Nonvoluntary Associations in Society

Although complex societies may have nonvoluntary associations, such associations are more characteristic of relatively unstratified or egalitarian societies. In relatively unstratified societies, associations tend to be based on the universally ascribed characteristics of age and sex. Such associations take two forms: age-sets and male or female (unisex) associations.

Age-Sets

All societies use a vocabulary of age terms, just as they use a vocabulary of kinship terms. For instance, as we distinguish among brother, uncle, and cousin, we also differentiate among infant, adolescent, and adult. Age terms refer to categories based on age, or age-grades. An age-grade is simply a category of people who happen to fall within a particular culturally distinguished age range. Age-set, on the other hand, is the term for a group of people of similar age and the same sex who move through some or all of life’s stages together. For example, all the boys of a certain age range in a particular district might simultaneously become ceremonially initiated into “manhood.” Later in life, the group as a whole might become “elders,” and still later “retired elders.” Entry into an age-set system is generally nonvoluntary and is based on the universally ascribed characteristics of sex and age. Kinship forms the basis of the organization and administration of most noncommercial societies. In some noncommercial societies, however, age-sets crosscut kinship ties and form strong supplementary bonds. Two such societies are the Karimojong of East Africa and the Shavante of Brazil.

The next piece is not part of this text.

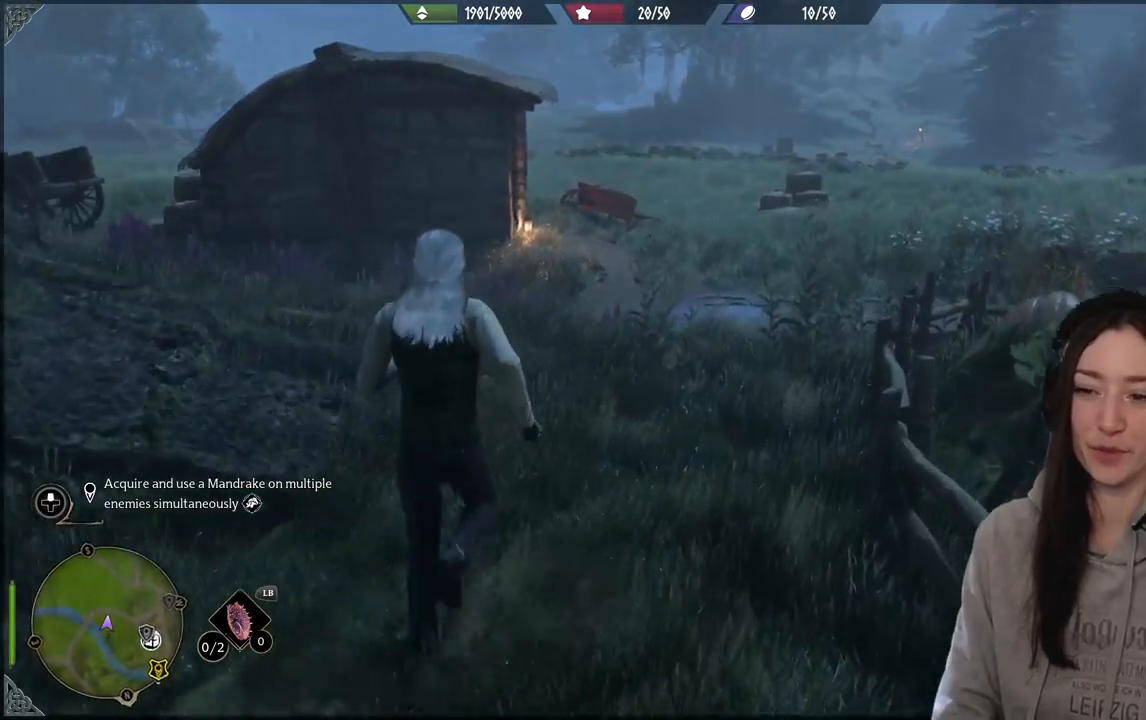
{"buttons": [], "left_stick": "up", "right_stick": "center", "events": [[250, "right_stick", "center"]]}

Karimojong Age-Sets : The Karimojong number some 60,000 people. Predominantly cattle herders, they occupy about 4,000 acres of semiarid country in northeastern Uganda. Their society is especially interesting because of its organization into combinations of age-sets and generation-sets. These groupings provide the political authority for the society and determine how that authority is exercised. A Karimojong age-set comprises all the men who have been initiated into manhood within a span of about five to six years. A generation-set consists of a combination of five such age-sets, covering 25 to 30 years. Each generation-set is seen as “begetting” the one that immediately follows it, and two generation-sets are in existence at any one time. The senior unit—whose members perform the administrative, judicial, and priestly functions—is closed; the junior unit, whose members serve as warriors and police, continues to recruit. When all five age-sets in the junior generation-set are established, that generation-set will be ready—actually impatient—to assume the status of its senior predecessor. Eventually, grumbling but realistic, the elders agree to a succession ceremony, moving those who were once in a position of obedience to a position of authority. Once initiated, a boy has become a man, one with a clearly defined status and the ultimate certainty of exercising full authority together with his age-set partners. Indeed, a Karimojong is not expected to marry—and is barred from starting a family—until he has been initiated. The initiation ceremony itself illustrates the essential political and social characteristics of the age-set system. Without the authority of the elders, the ceremony cannot be held; throughout the proceedings, their authority is explicit. The father-son relationship of adjacent generation-sets is emphasized, for fathers are initiating their sons.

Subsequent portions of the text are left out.